As a consequence all my micro power packs, and for that matter all my receiver power packs for nitro models have been converted to mini Corally style 3.5 mm tubes for this very reason, even replacing the usual radio switch, just leaving either the positive or negative outside the radio box for easy connection and disconnection between races. I even use them to connect micro brushless motors to their speed controllers for easy maintenance and removal, motor swaps etc. Highly recommended. I even install them on receiver LiPo packs and their regulators, as some high torque servos are pulling some serious current in 1/8th off road buggies and truggies these days and require a regulator capable of delivering 3 A or more so I wouldn't want to trust the connection to anything less than a totally dependable unit. Would you?
CORALLY STYLE 4 MM GOLD TUBES
Creeping up to 28C by the end of the test, showing total efficiency with minimum losses and sure enough it passed the wiggle test.
Pulling the connection apart is easy, one at a time, and there is plenty of plug body to grab hold of without stressing the wires themselves. Assembly is a breeze, with the wire simply soldered into the back of the tube and then heat shrink covered to prevent any short circuits, covering the whole tube of the female connectors and just the shoulder of the male pins. Disassembly is a breeze, simply cut away the heat shrink and de-solder the wires. Venom, have recently come up with a clever variation on the Corally tube theme, with twin connectors, clipped into moulded pairs for an idiot proof and simple connection. They could be onto a winner there!
LET IT REV!
As a final test, we took the best and the worst and re created racing conditions using a Robitronic Motor Dyno powered by a 12 V lead acid battery so it had all the amps on tap that it could possibly draw, and a 10x3 motor to really ramp up the load. We wired the power from control box to motor via a Tamiya plug and then via Corally style 4 mm Gold tubes to see what real time effects the resistance of the connector had on torque, acceleration, power and revs. The results speak for themselves, look at the Tamiya plugs loss of torque, almost 20 Nmm down, and you'll also see that 30 W of power and almost 1000 rpm went missing!
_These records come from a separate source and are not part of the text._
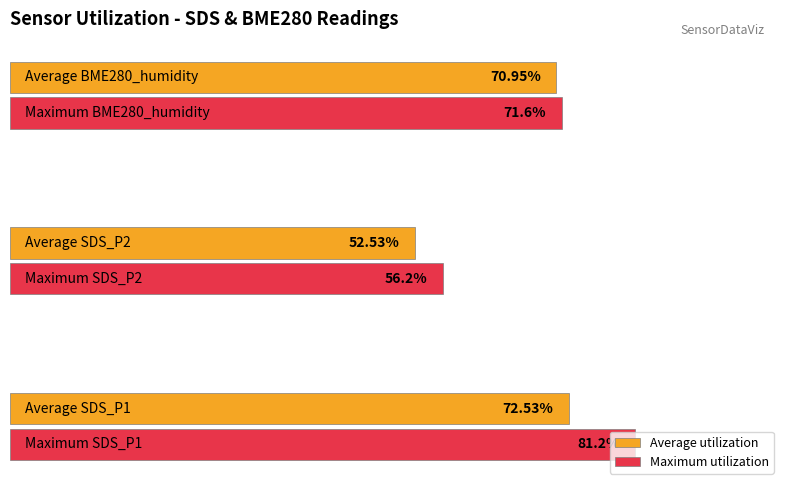

Rank the series by their maximum value, from highest to lowest.

Maximum utilization, Average utilization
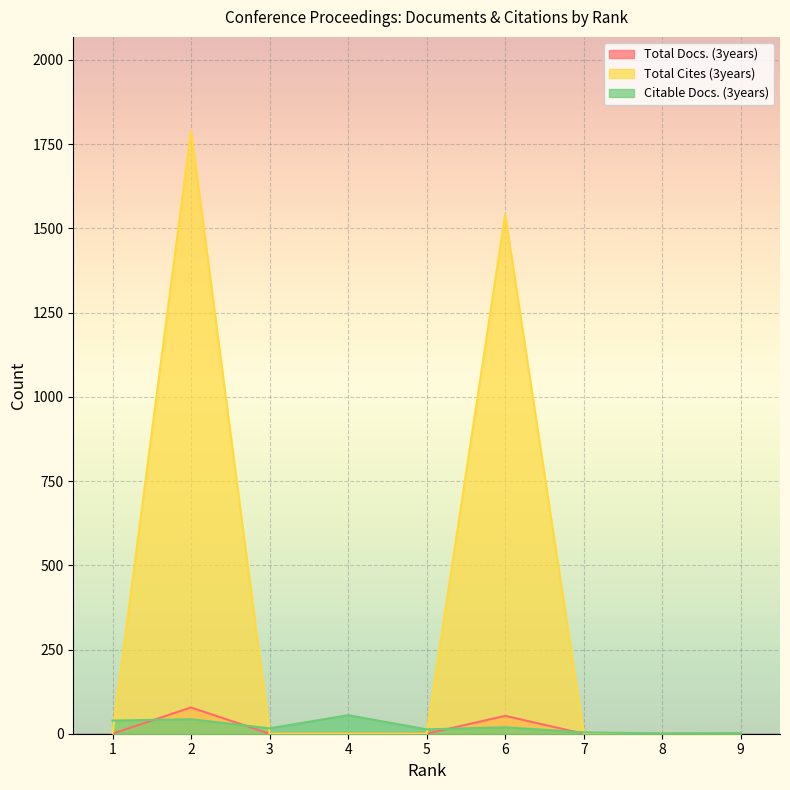

List the labels in order of Total Docs. (3years) value, largest first.

2, 6, 9, 8, 7, 5, 4, 3, 1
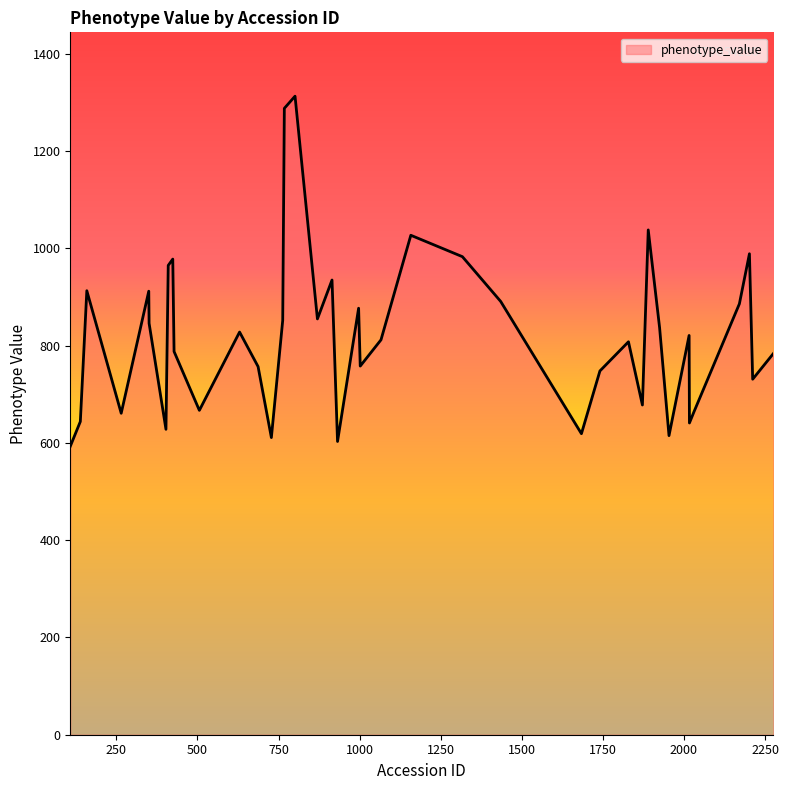

What is the minimum value shown in the chart?

593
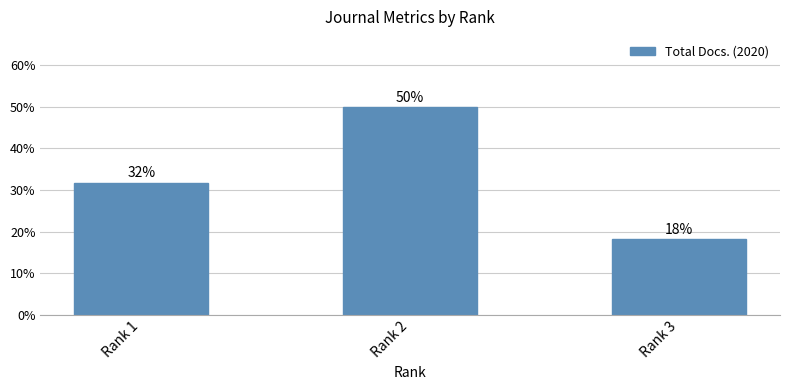

The chart shows a value of 57.1 at Rank 1. True or false?

False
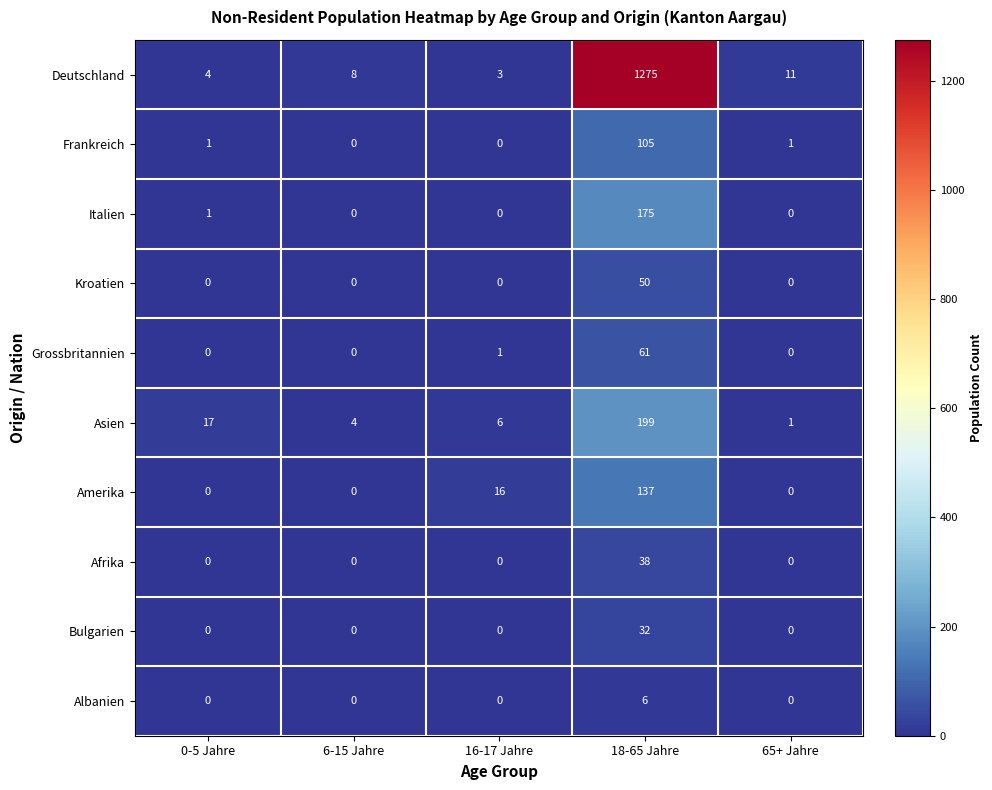

Between 18-65 Jahre and 65+ Jahre, which series saw the biggest shift?

Deutschland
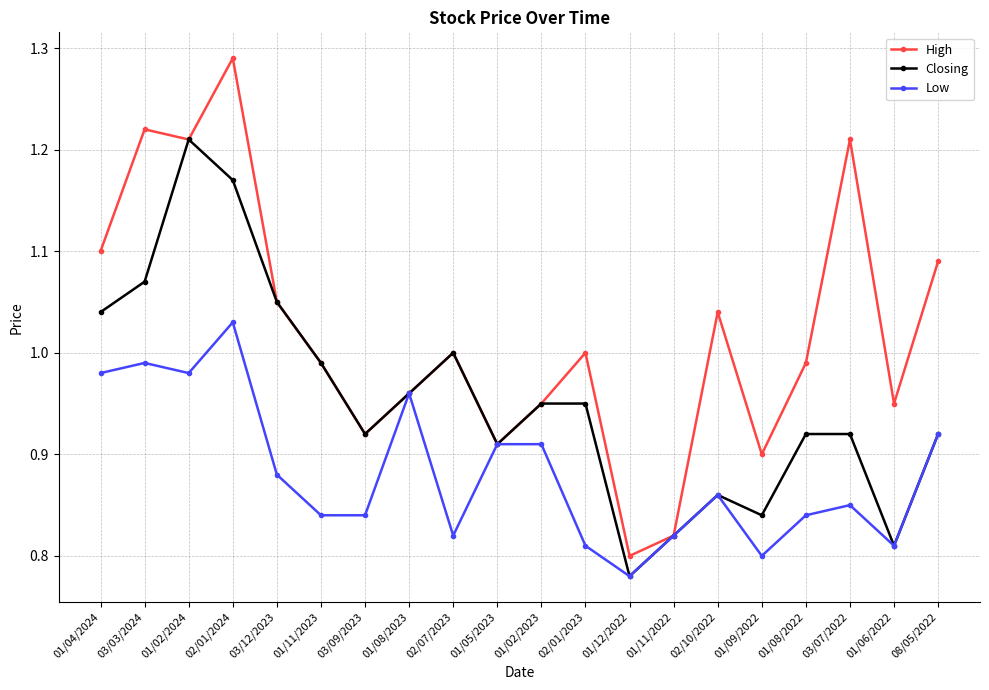

At which label is Low closest to 0?

01/12/2022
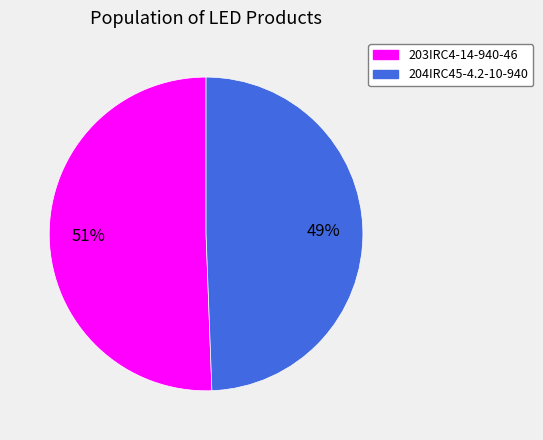

Which has a higher value, 204IRC45-4.2-10-940 or 203IRC4-14-940-46?

203IRC4-14-940-46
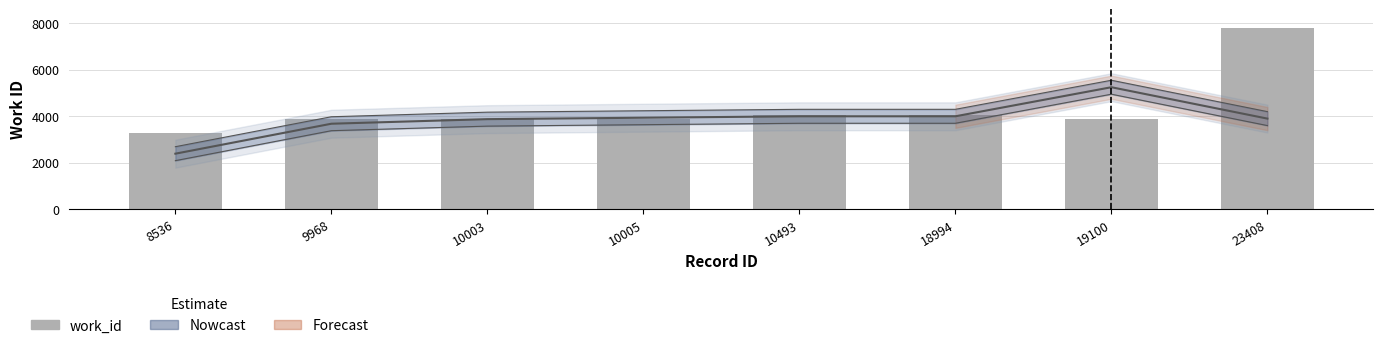

Rank the categories by value from highest to lowest.

23408, 10493, 18994, 9968, 10003, 10005, 19100, 8536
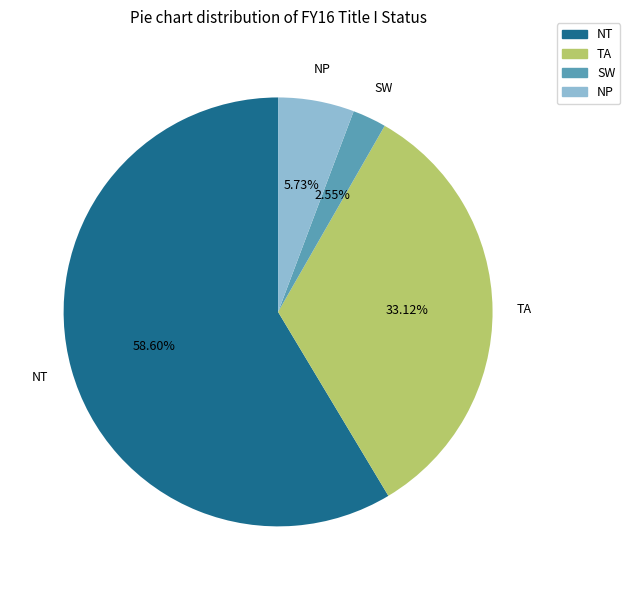

Is NT the majority of the pie?

Yes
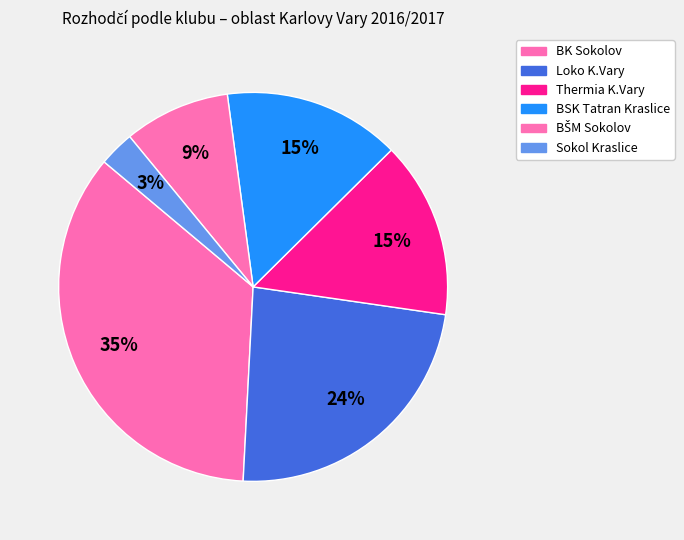

Is it true that Loko K.Vary is 16% of the pie?

False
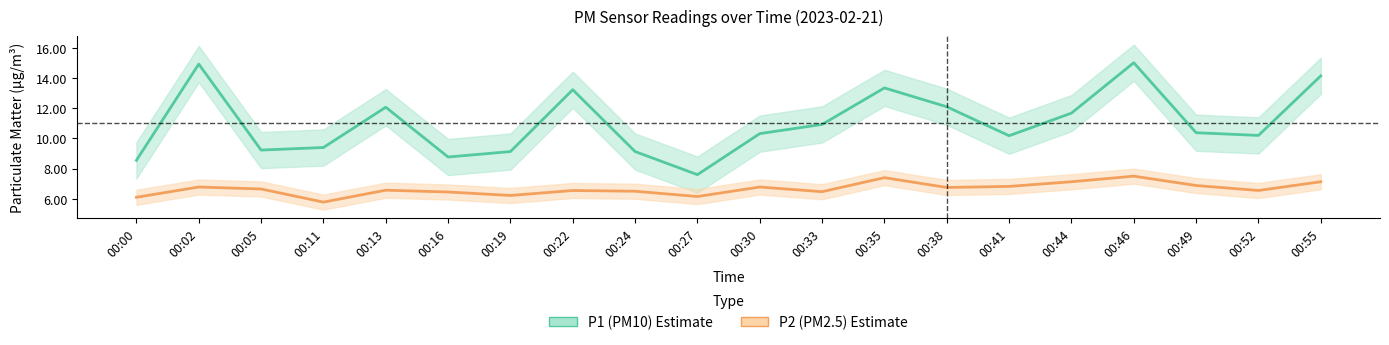

What is the sum of all P1 (PM10) values?

220.3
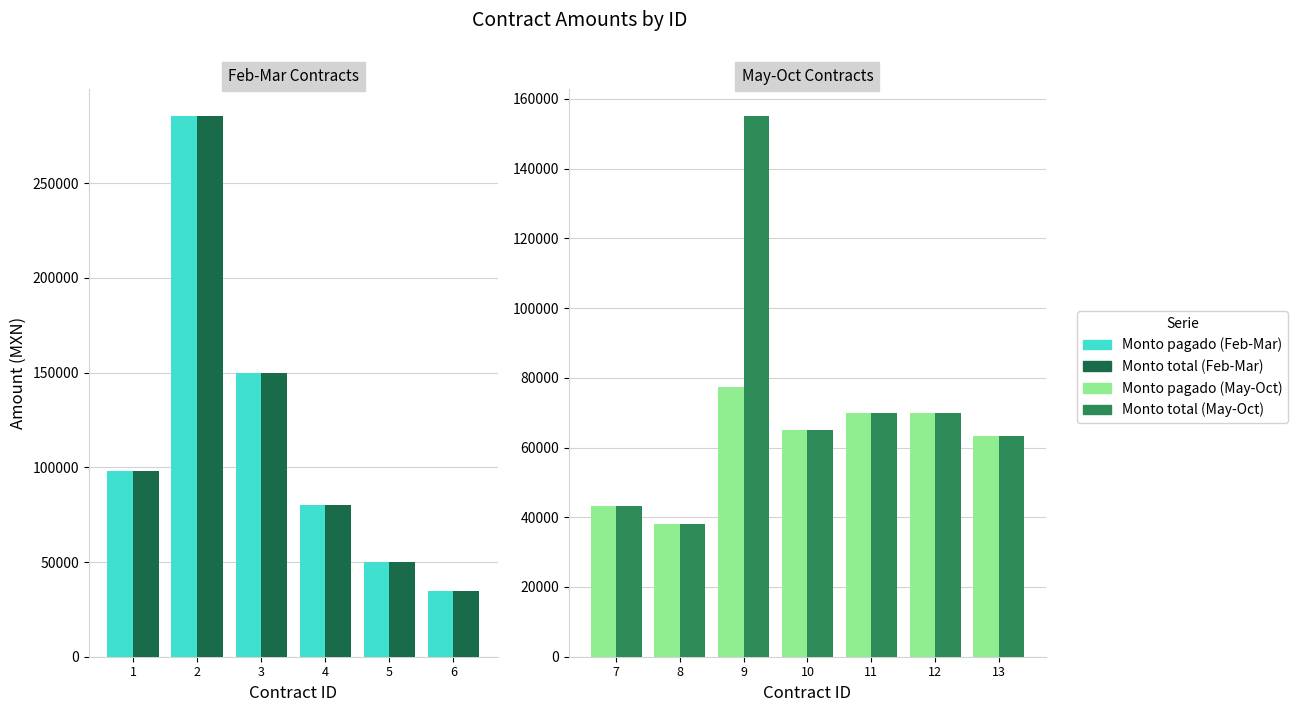

How many groups of bars are there?

13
The max current draw tells the main story, with the Corally style tubes able to pull 132 A compared to the Tamiya 100 A, and right below that display you can make out the resistance the system recorded, whereby the Tamiya at 30 mOhms was double the Corally tubes 15 mOhms.
So regardless of what scale you race with, whether on road or off road, next time you are looking for a little more whoosh, take a good look at your power connectors! Fit a high current capable power plug to your batteries and ESC, and direct solder the ESC to your motor, losing any plugs or bullet connectors in between. It could be the difference between winning and losing!